#### Page text

This week, I had the pleasure of attending the SDLT 2017 at Griffith University on the Gold Coast.  It was an opportunity to ‘nerd out’ on one of the current most exciting areas of technology since the explosion of the Internet late in the ’90s. The program covered technical, legal, regulatory and societal issues in Distributed Ledger Technologies (Blockchain). In this article, I have translated highlights of the Symposium from the computer science to business lingo.

Dr Mark Staples of Data61 (CSIRO) opened the day with an interesting reflection on the history of software engineering; from its birth in the late 1960s to highlights on some of the same core topics that still persist in the domain even to this day. One of this salient issues is the often hyped Blockchain and related technologies, weighted on the same core characteristics near 50 years on; a testament to the NATO conference members who formulated the principals and best practices of software engineering back in the day. This era of Blockchain technology gives rise to crypto-currencies (i.e. Bitcoin, Ethereum), and most importantly from a socio-legal perspective, to smart contracts and distributed autonomous organisations (DAO).

########
#### Raw data

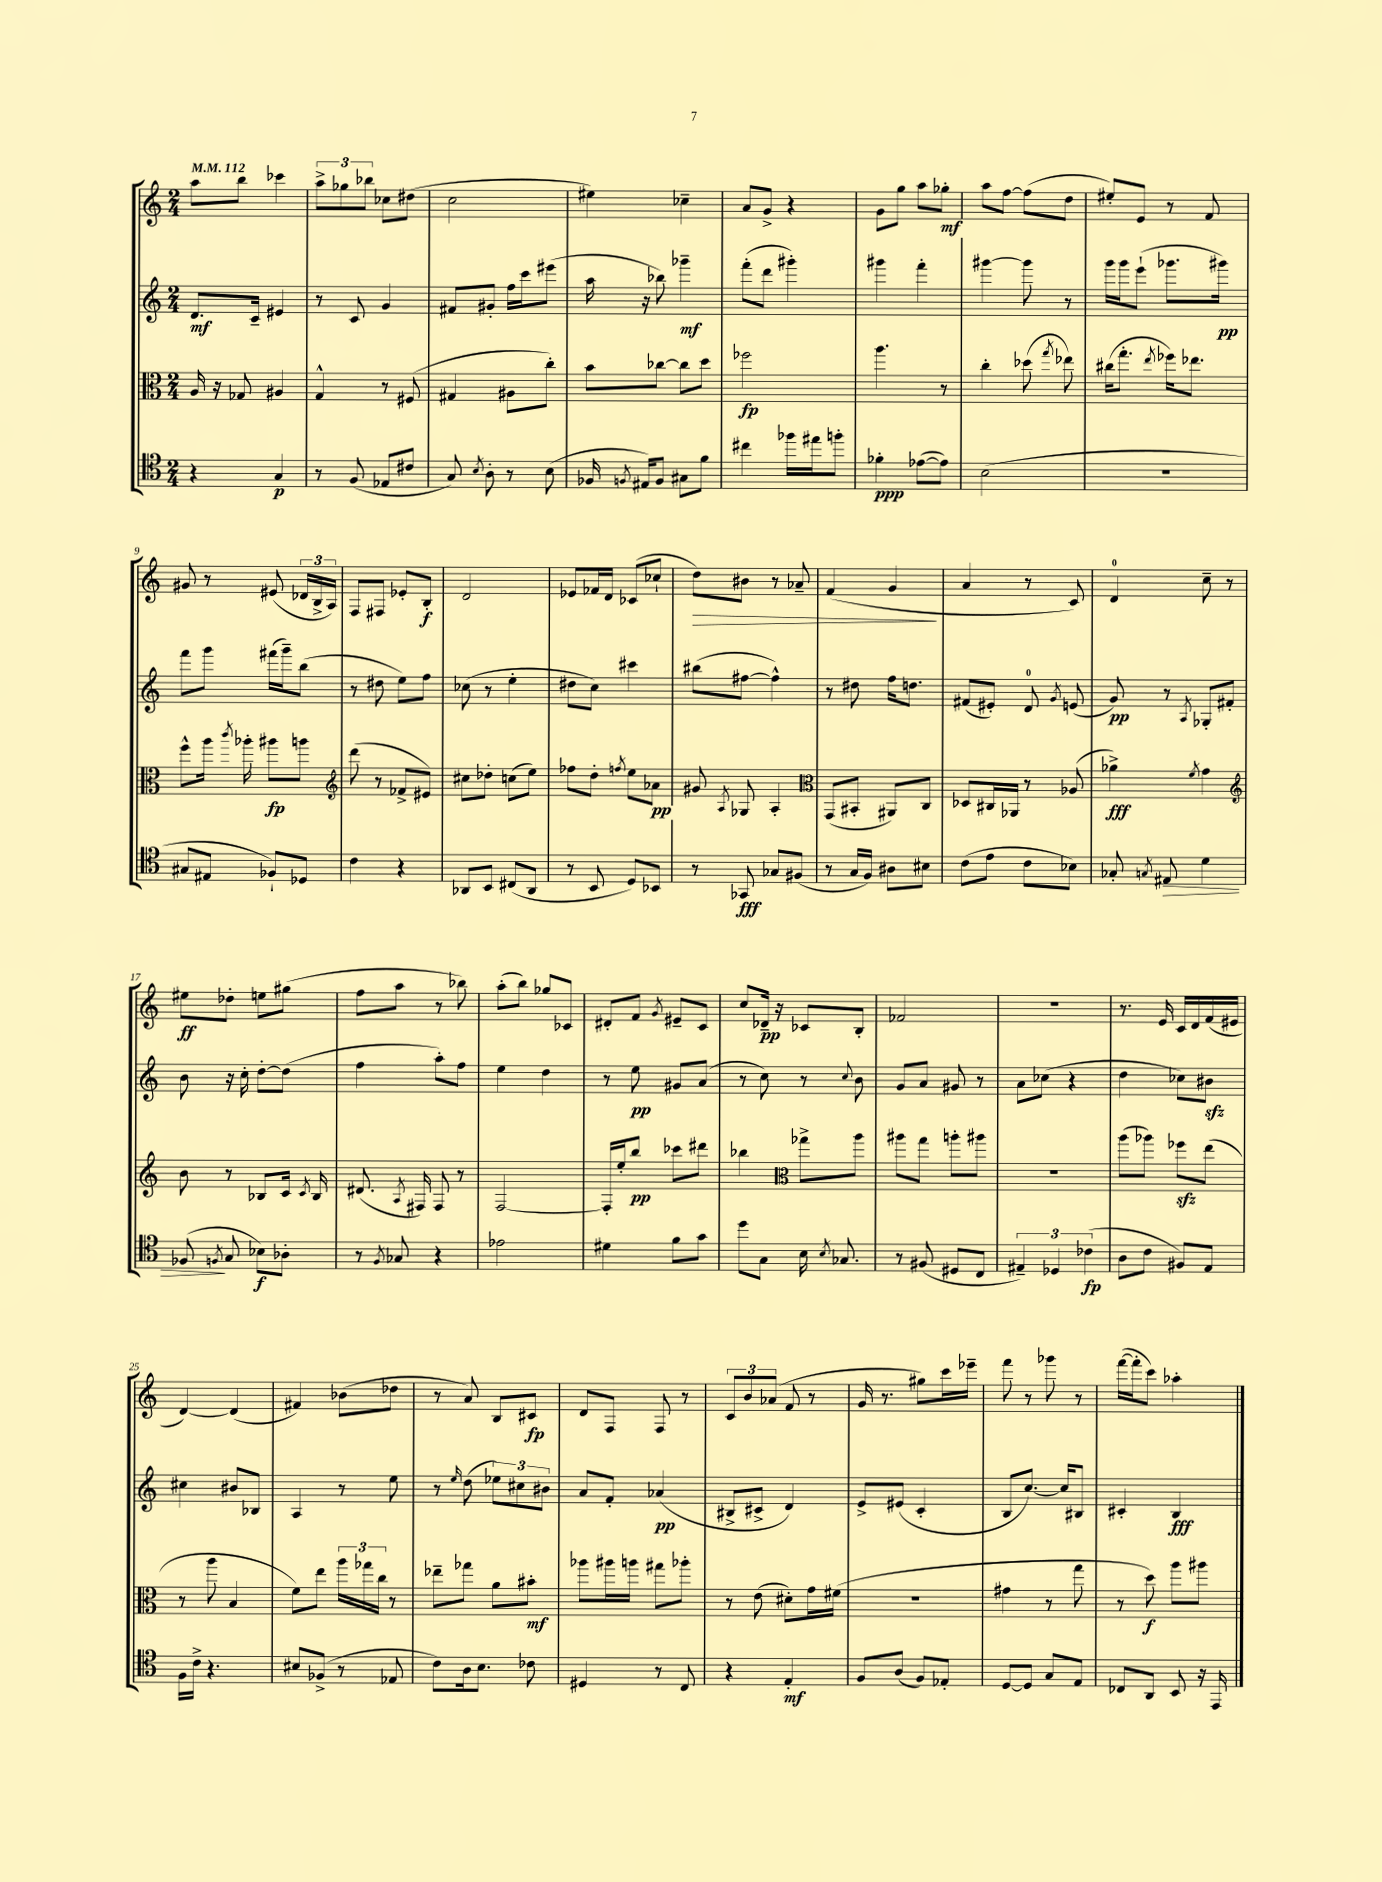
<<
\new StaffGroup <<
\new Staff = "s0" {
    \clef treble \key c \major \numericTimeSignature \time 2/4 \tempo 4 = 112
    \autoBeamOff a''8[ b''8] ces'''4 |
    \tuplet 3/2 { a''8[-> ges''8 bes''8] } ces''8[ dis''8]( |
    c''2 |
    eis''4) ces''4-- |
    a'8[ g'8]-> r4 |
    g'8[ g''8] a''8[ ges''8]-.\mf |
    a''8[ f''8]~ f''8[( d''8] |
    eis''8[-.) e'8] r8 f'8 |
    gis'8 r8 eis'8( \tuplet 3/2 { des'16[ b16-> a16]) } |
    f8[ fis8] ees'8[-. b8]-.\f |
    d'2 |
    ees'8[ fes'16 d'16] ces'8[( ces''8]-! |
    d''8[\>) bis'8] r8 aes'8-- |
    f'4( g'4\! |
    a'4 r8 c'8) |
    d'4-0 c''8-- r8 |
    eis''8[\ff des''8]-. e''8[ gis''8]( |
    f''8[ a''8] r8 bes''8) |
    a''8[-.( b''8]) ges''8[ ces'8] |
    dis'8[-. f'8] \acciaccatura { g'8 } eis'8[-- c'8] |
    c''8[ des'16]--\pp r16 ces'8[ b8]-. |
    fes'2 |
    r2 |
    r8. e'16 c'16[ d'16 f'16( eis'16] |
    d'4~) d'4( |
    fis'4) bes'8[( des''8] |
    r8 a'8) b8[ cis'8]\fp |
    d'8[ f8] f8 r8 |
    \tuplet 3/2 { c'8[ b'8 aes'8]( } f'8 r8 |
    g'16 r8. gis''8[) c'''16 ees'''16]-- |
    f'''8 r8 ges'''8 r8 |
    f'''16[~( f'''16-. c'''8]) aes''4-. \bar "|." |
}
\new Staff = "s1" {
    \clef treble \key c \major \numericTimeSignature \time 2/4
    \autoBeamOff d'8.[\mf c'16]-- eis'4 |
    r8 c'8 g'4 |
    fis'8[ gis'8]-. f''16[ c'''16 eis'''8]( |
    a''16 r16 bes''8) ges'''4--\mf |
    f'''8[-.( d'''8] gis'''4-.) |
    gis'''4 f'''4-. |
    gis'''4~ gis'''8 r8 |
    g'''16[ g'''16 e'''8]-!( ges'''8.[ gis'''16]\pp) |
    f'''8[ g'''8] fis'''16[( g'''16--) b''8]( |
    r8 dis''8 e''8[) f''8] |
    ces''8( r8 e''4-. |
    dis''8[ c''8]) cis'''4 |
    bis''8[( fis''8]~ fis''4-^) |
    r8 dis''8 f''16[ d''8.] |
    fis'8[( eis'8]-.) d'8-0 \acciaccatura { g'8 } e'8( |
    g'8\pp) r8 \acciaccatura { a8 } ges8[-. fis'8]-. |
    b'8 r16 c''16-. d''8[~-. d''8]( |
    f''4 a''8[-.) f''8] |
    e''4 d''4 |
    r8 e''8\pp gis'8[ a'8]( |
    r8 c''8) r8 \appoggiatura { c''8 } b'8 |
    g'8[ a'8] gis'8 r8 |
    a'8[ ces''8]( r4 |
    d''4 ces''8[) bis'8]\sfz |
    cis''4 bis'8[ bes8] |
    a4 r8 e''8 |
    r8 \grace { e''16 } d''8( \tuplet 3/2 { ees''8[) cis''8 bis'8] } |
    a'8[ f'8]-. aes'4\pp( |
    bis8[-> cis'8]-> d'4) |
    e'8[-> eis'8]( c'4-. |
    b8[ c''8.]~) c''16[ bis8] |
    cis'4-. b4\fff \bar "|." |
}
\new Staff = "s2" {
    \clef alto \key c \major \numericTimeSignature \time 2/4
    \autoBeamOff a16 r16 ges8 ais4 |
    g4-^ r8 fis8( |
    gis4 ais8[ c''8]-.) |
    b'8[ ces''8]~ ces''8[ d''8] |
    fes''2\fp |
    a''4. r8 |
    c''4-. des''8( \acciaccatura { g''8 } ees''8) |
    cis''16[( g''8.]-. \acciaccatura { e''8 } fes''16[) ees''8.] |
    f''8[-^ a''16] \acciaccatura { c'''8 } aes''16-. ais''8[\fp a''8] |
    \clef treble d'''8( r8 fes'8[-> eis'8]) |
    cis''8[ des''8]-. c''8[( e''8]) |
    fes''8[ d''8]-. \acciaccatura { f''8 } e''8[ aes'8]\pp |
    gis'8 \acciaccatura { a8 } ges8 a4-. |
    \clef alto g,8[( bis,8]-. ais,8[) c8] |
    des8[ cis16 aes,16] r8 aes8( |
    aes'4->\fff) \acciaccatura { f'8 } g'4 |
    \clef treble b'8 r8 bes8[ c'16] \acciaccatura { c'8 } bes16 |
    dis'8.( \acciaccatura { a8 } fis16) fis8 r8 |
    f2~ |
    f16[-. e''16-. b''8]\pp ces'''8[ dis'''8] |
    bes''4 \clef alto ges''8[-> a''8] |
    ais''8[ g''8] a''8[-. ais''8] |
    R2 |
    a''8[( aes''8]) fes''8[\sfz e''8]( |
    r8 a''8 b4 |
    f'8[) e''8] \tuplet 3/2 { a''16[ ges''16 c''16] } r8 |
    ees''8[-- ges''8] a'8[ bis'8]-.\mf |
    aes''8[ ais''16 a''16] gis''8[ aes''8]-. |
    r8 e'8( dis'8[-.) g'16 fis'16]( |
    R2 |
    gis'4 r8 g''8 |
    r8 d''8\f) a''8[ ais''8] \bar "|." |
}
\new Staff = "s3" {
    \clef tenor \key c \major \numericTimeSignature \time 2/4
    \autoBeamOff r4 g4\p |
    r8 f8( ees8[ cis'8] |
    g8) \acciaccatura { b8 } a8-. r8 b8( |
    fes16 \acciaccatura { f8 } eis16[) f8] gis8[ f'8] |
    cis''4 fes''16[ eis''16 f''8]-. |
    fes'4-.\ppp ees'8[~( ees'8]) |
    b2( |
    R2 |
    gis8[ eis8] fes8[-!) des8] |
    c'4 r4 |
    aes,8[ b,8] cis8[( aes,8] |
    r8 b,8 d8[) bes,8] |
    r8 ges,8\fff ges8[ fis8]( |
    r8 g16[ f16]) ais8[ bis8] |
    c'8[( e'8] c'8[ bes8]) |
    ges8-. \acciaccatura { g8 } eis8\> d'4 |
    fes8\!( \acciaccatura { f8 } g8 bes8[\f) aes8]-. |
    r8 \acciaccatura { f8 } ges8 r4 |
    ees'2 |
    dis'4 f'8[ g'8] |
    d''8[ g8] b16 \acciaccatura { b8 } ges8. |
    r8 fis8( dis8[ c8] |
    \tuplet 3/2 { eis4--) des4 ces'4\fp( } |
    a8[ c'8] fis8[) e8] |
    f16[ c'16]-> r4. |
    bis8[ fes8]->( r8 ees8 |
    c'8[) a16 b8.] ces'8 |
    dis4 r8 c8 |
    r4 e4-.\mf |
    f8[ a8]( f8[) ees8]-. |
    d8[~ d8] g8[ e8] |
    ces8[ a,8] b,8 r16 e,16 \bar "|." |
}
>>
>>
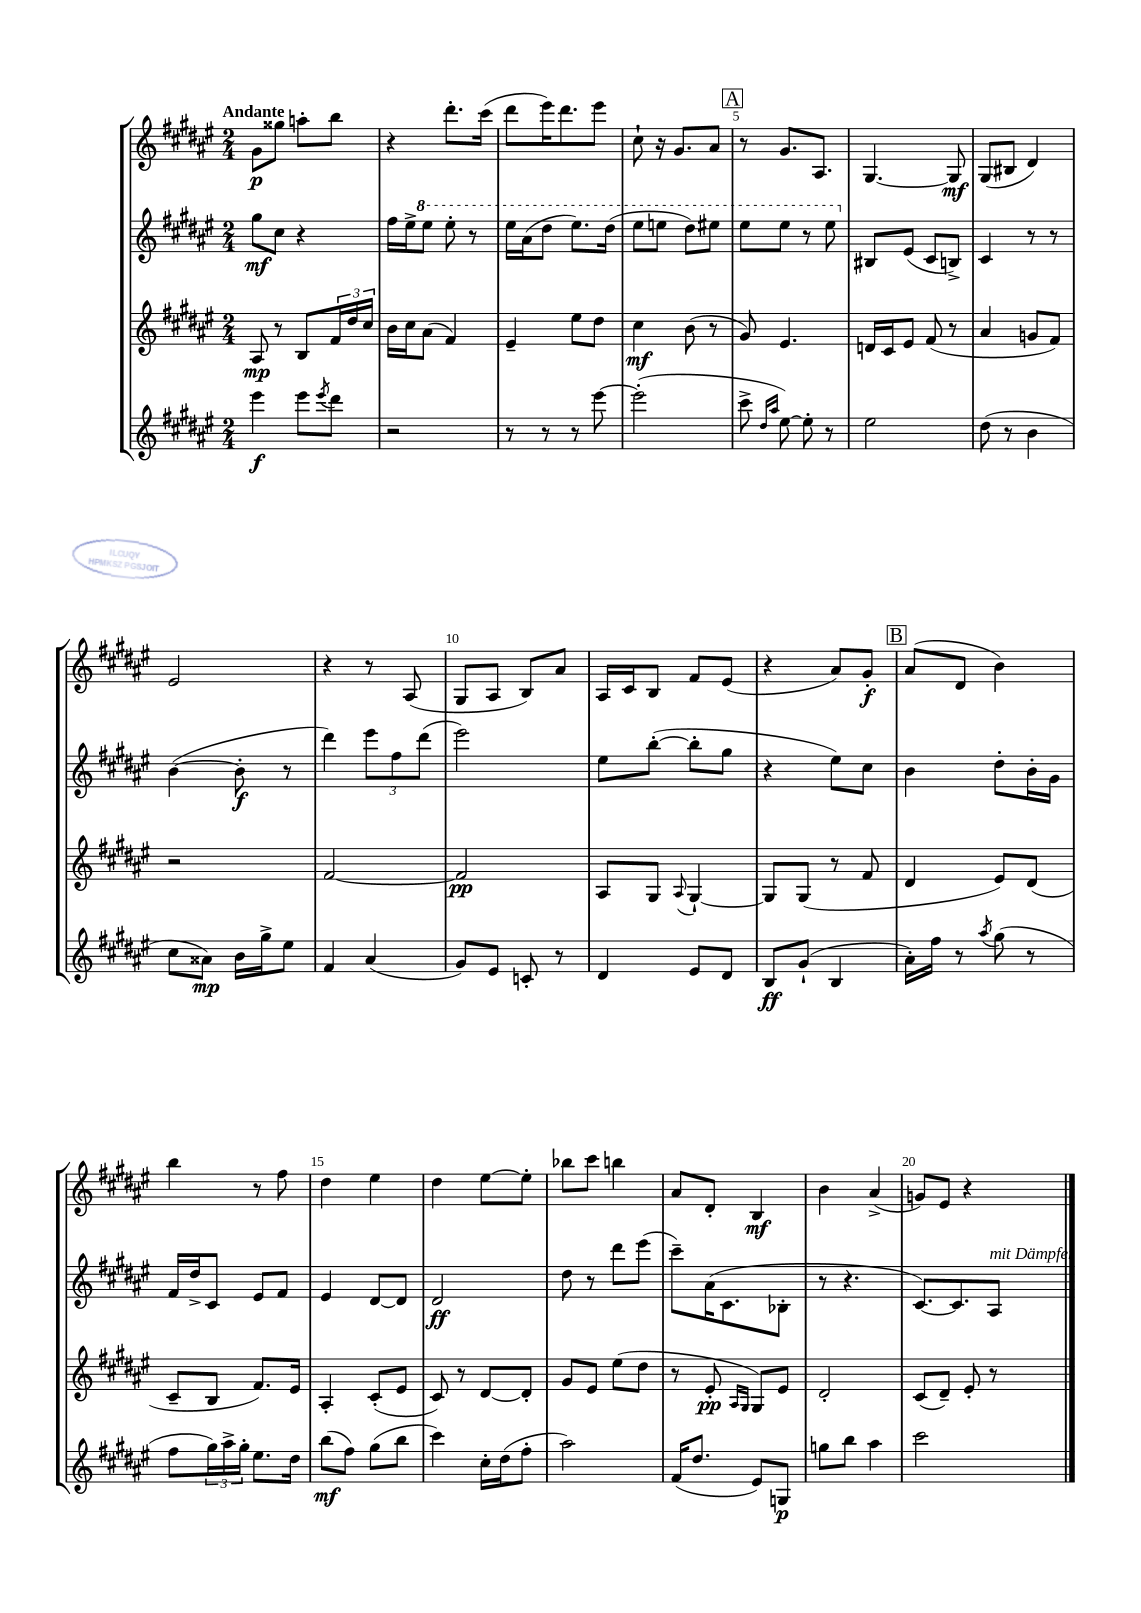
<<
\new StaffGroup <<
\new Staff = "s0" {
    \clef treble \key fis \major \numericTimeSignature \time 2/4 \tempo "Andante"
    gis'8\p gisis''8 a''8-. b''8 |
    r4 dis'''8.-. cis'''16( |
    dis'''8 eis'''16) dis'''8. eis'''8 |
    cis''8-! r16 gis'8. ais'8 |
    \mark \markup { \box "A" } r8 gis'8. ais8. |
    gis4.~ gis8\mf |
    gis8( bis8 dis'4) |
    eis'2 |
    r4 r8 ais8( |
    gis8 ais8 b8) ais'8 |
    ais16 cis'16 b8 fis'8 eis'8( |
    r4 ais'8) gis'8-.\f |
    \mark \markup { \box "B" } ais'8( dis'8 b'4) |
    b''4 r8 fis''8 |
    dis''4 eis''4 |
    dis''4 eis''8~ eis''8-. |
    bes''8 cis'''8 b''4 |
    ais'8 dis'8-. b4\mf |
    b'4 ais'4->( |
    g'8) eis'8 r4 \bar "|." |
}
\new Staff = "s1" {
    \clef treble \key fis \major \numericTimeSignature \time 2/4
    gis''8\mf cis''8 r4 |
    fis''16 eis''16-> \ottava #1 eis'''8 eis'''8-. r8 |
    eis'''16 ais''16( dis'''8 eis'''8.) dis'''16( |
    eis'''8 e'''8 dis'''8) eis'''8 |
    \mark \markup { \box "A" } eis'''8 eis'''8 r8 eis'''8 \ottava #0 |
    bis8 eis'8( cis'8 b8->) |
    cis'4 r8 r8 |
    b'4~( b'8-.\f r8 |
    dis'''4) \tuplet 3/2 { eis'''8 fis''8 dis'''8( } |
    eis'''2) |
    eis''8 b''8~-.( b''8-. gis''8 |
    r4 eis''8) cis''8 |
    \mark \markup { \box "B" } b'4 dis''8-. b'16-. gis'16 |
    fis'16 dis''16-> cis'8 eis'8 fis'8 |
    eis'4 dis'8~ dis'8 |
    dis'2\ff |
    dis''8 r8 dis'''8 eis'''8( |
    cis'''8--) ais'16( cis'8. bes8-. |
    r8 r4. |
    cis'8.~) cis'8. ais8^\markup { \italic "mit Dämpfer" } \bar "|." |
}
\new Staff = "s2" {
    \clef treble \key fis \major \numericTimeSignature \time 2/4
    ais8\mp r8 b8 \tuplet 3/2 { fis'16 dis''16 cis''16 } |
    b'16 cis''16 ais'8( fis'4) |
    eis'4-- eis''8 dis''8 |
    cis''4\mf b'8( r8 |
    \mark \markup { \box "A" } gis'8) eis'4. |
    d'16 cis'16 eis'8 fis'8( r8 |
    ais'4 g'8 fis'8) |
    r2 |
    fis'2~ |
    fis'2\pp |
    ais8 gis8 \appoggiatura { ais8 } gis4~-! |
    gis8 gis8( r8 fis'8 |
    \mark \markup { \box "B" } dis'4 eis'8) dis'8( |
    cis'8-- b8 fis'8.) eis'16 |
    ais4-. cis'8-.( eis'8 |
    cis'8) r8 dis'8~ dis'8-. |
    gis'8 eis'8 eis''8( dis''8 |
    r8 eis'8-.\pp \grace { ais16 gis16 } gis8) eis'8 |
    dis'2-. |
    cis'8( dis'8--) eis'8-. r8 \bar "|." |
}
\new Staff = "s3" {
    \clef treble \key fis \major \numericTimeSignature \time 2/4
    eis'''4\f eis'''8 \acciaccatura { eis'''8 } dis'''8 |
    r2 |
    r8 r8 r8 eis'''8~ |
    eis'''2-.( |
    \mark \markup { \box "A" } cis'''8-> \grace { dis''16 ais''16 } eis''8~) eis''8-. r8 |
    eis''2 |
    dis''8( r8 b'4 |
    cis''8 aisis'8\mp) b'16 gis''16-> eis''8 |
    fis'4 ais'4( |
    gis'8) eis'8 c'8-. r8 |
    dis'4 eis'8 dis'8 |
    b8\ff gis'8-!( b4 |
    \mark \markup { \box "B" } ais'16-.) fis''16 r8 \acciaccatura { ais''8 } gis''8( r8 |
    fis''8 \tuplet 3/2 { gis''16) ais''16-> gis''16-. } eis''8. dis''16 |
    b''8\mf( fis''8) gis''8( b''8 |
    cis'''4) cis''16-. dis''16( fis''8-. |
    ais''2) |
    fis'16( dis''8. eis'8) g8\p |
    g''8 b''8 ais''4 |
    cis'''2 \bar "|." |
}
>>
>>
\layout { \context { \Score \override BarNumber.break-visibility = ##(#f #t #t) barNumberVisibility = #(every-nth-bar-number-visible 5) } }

########

### What to produce
Repeat the entire blockchain symposium write-up word for word, with nothing changed. The listing comes from a different source than the text.

### The answer
This week, I had the pleasure of attending the SDLT 2017 at Griffith University on the Gold Coast.  It was an opportunity to ‘nerd out’ on one of the current most exciting areas of technology since the explosion of the Internet late in the ’90s. The program covered technical, legal, regulatory and societal issues in Distributed Ledger Technologies (Blockchain). In this article, I have translated highlights of the Symposium from the computer science to business lingo.

Dr Mark Staples of Data61 (CSIRO) opened the day with an interesting reflection on the history of software engineering; from its birth in the late 1960s to highlights on some of the same core topics that still persist in the domain even to this day. One of this salient issues is the often hyped Blockchain and related technologies, weighted on the same core characteristics near 50 years on; a testament to the NATO conference members who formulated the principals and best practices of software engineering back in the day. This era of Blockchain technology gives rise to crypto-currencies (i.e. Bitcoin, Ethereum), and most importantly from a socio-legal perspective, to smart contracts and distributed autonomous organisations (DAO).